Dear Clutter,

We need to talk.

We’ve been together for a really, long time. But I’ve come to the realization that this “thing” we’ve got going on isn’t really working for me anymore.

I think it’s time we broke-up.

Now I know this isn’t going to be easy for you to hear, but you need to know that it’s hard for me to let go of you, too. You’ve been a source of comfort for me, like a warm, fuzzy blanket I could wrap around me and feel safe. When I needed a reminder of my glory days, you were there strolling down memory lane with me. And you’ve been a faithful companion, always there.

But despite your never-ending presence in my life, I’ve opened my eyes to a few things about you that I never noticed before.

For example, when I’m with you I sometimes get anxious and uneasy. Even though you don’t realize it, your constant company makes me feel as if I’m suffocating. I don’t like feeling that way.

In addition, I often feel guilty when I know I should deal with you and I don’t. I’ve tried many times to ignore you and act as if you don’t exist. That’s no way for a relationship to function.

And being with you has kept me from building relationships with others (goodness, when was the last time you saw me bring someone home or invite a friend over?). While you probably didn’t mean to, you’ve isolated me from the rest of the world.

But not anymore. I want more to life than what you have to offer.

So today I’m declaring my freedom from you. I’m reclaiming my life, my identity, and my home. I’m kicking your butt to the curb and going to start anew.
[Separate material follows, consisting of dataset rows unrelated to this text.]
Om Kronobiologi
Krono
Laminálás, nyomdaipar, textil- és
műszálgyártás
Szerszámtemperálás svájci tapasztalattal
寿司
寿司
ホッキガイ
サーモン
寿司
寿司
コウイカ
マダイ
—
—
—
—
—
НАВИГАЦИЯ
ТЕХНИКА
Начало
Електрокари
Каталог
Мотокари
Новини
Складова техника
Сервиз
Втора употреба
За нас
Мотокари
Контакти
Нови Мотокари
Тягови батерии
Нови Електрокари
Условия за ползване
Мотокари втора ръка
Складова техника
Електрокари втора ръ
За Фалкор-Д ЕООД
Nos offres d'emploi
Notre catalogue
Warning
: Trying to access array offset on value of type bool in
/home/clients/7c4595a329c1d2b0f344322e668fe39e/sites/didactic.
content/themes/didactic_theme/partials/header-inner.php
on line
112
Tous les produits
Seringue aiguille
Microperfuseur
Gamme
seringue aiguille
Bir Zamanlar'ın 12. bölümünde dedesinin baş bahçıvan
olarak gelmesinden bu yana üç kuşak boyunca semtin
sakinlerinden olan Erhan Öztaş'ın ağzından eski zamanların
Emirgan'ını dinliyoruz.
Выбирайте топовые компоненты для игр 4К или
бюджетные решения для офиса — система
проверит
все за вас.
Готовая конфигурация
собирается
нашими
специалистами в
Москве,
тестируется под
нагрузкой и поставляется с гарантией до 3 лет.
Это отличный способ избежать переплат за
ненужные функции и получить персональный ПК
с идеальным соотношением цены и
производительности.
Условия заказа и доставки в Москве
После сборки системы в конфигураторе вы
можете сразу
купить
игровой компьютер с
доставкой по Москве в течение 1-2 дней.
Just thinking about it makes me giddy!

I would love to say that it’s me and not you. But since I’m being brutally honest here, it’s really you.

I’m tired of your messy ways, your demands for more, the lack of space you give me, and the chaos that follows you everywhere, and sucks me in too.

You’ve made me late for or miss meetings altogether, you’ve hidden things from me, made me forget about the things I really care about and cost me more money than I can count!

It doesn’t really matter whose fault it is for this unhealthy relationship. What truly matters is that I’ve finally seen you for who you are really are – a greedy, joy-robbing thief.

So, Clutter, it’s time we go our separate ways. Make no mistake – we’re not just “taking a break”. This is the end of the road for us and I never want to see you again.

Please don’t ask me to think this over because I’m not changing my mind. I’m moving on to bigger and better things. You, my friend, are a thing of the past.

Good-bye, Clutter. I am so over you.